(Records shown Opens)

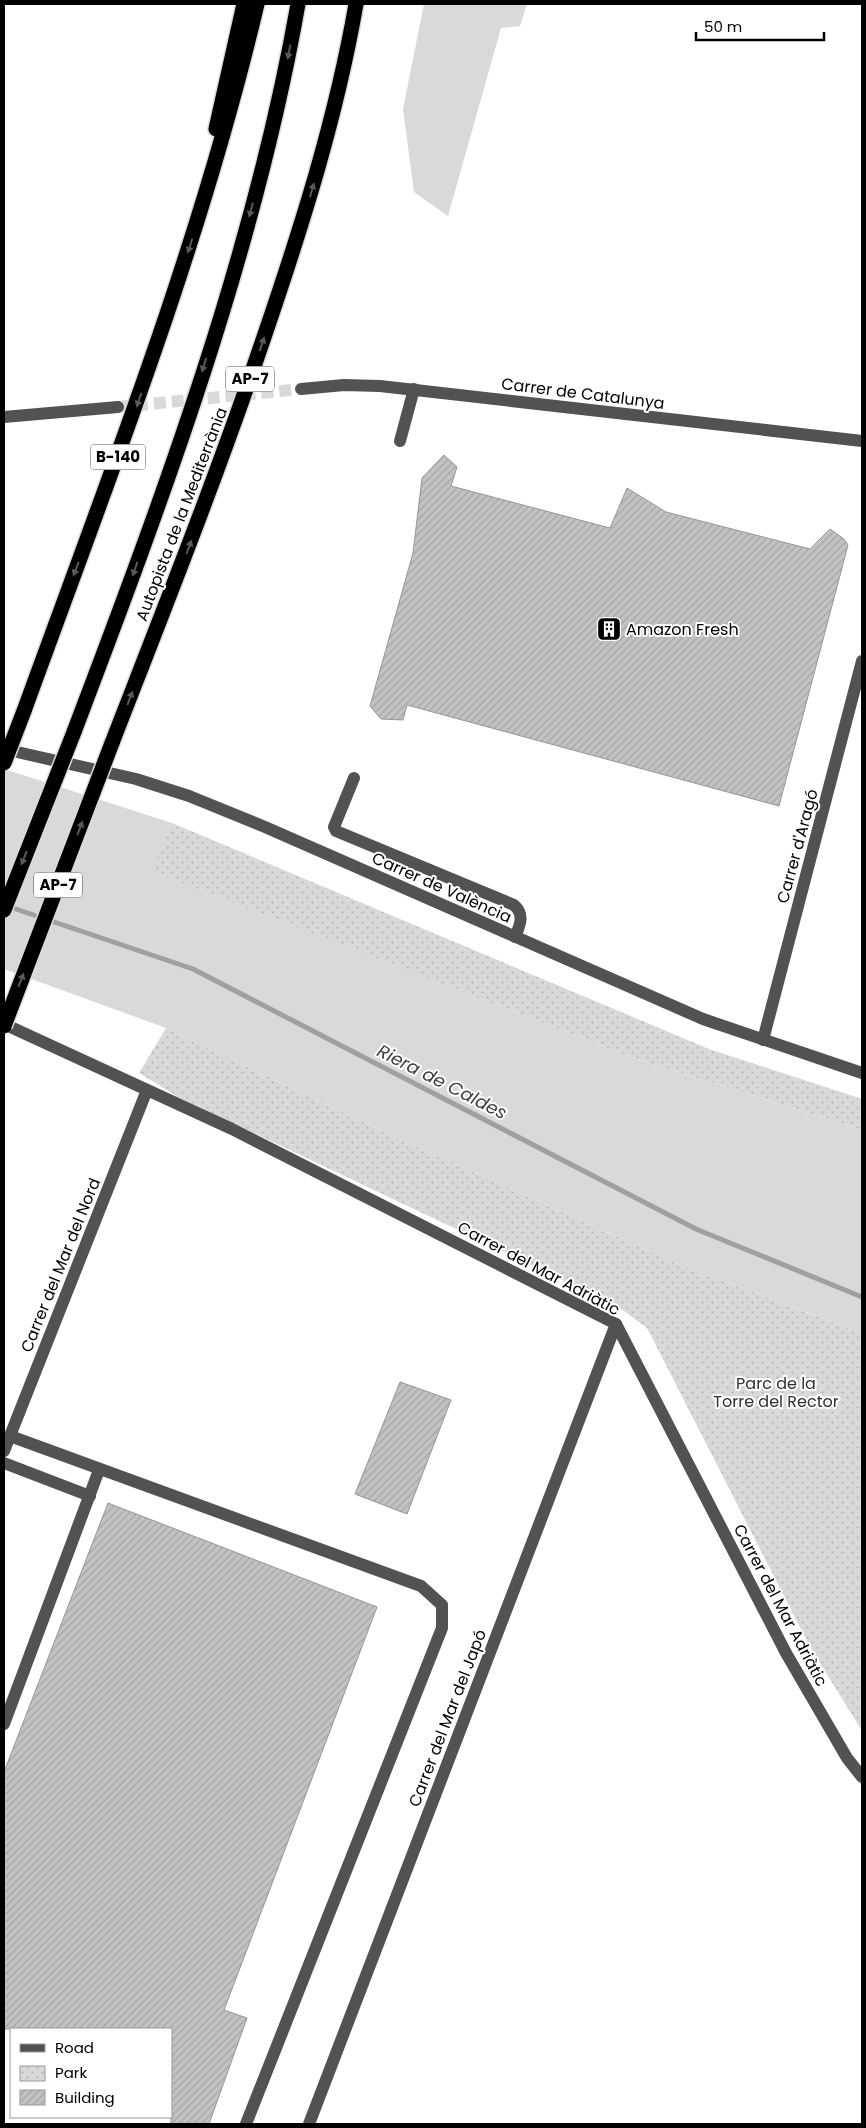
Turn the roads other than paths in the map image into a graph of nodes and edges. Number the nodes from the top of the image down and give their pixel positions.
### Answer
1 (244, 4) edge
2 (257, 4) edge
3 (298, 4) edge
4 (356, 4) edge
5 (204, 199) junction
6 (301, 389) tunnel mouth
7 (414, 389) junction
8 (118, 407) tunnel mouth
9 (4, 417) edge
10 (400, 441) dead end
11 (862, 441) edge
12 (862, 661) edge
13 (4, 749) edge
14 (4, 763) edge
15 (354, 778) dead end
16 (4, 910) edge
17 (515, 937) junction
18 (4, 1025) edge
19 (763, 1040) junction
20 (862, 1074) edge
21 (147, 1090) junction
22 (616, 1324) junction
23 (10, 1436) junction
24 (4, 1451) edge
25 (4, 1463) edge
26 (99, 1470) junction
27 (90, 1496) junction
28 (4, 1724) edge
29 (862, 1777) edge
30 (246, 2124) edge
31 (309, 2124) edge

1 - 5 highway, B-140
2 - 5 highway
3 -> 16 highway, Autopista de la Mediterrània / AP-7, bridge
18 -> 4 highway, Autopista de la Mediterrània / AP-7, bridge
5 -> 14 highway, B-140, bridge
6 - 7 street, Carrer de Catalunya
7 - 10 street
7 - 11 street, Carrer de Catalunya
8 - 9 street
12 - 19 street, Carrer d'Aragó
13 - 17 street, Carrer de València
15 - 17 street
17 - 19 street, Carrer de València
18 - 21 street, Carrer del Mar Adriàtic
19 - 20 street, Carrer de València
21 - 22 street, Carrer del Mar Adriàtic
21 - 23 street, Carrer del Mar del Nord
22 - 29 street, Carrer del Mar Adriàtic
22 - 31 street, Carrer del Mar del Japó
23 - 24 street, Carrer del Mar del Nord
23 - 26 street
25 - 27 street
26 - 27 street
26 - 30 street
27 - 28 street

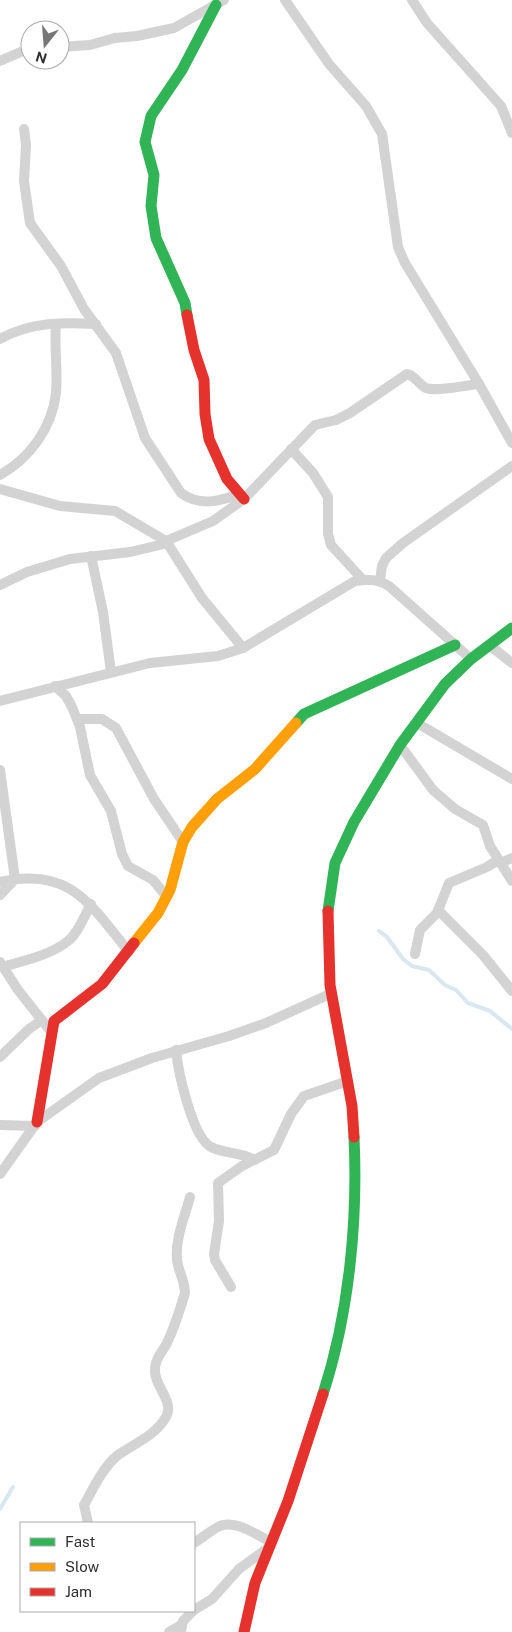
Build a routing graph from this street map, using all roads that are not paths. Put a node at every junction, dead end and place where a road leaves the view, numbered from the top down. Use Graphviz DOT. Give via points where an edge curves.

(Records shown Closes)

=== Your task ===
Give every record again exactly, apart from the pictures, which stay out.

=== Answer space ===
Turn the roads other than paths in the map image into a graph of nodes and edges. Number the nodes from the top of the image down and give their pixel positions.
### Answer
1 (244, 4) edge
2 (257, 4) edge
3 (298, 4) edge
4 (356, 4) edge
5 (204, 199) junction
6 (301, 389) tunnel mouth
7 (414, 389) junction
8 (118, 407) tunnel mouth
9 (4, 417) edge
10 (400, 441) dead end
11 (862, 441) edge
12 (862, 661) edge
13 (4, 749) edge
14 (4, 763) edge
15 (354, 778) dead end
16 (4, 910) edge
17 (515, 937) junction
18 (4, 1025) edge
19 (763, 1040) junction
20 (862, 1074) edge
21 (147, 1090) junction
22 (616, 1324) junction
23 (10, 1436) junction
24 (4, 1451) edge
25 (4, 1463) edge
26 (99, 1470) junction
27 (90, 1496) junction
28 (4, 1724) edge
29 (862, 1777) edge
30 (246, 2124) edge
31 (309, 2124) edge

1 - 5 highway, B-140
2 - 5 highway
3 -> 16 highway, Autopista de la Mediterrània / AP-7, bridge
18 -> 4 highway, Autopista de la Mediterrània / AP-7, bridge
5 -> 14 highway, B-140, bridge
6 - 7 street, Carrer de Catalunya
7 - 10 street
7 - 11 street, Carrer de Catalunya
8 - 9 street
12 - 19 street, Carrer d'Aragó
13 - 17 street, Carrer de València
15 - 17 street
17 - 19 street, Carrer de València
18 - 21 street, Carrer del Mar Adriàtic
19 - 20 street, Carrer de València
21 - 22 street, Carrer del Mar Adriàtic
21 - 23 street, Carrer del Mar del Nord
22 - 29 street, Carrer del Mar Adriàtic
22 - 31 street, Carrer del Mar del Japó
23 - 24 street, Carrer del Mar del Nord
23 - 26 street
25 - 27 street
26 - 27 street
26 - 30 street
27 - 28 street

Build a routing graph from this street map, using all roads that are not paths. Put a node at every junction, dead end and place where a road leaves the view, numbered from the top down. Use Graphviz DOT. Give via points where an edge curves.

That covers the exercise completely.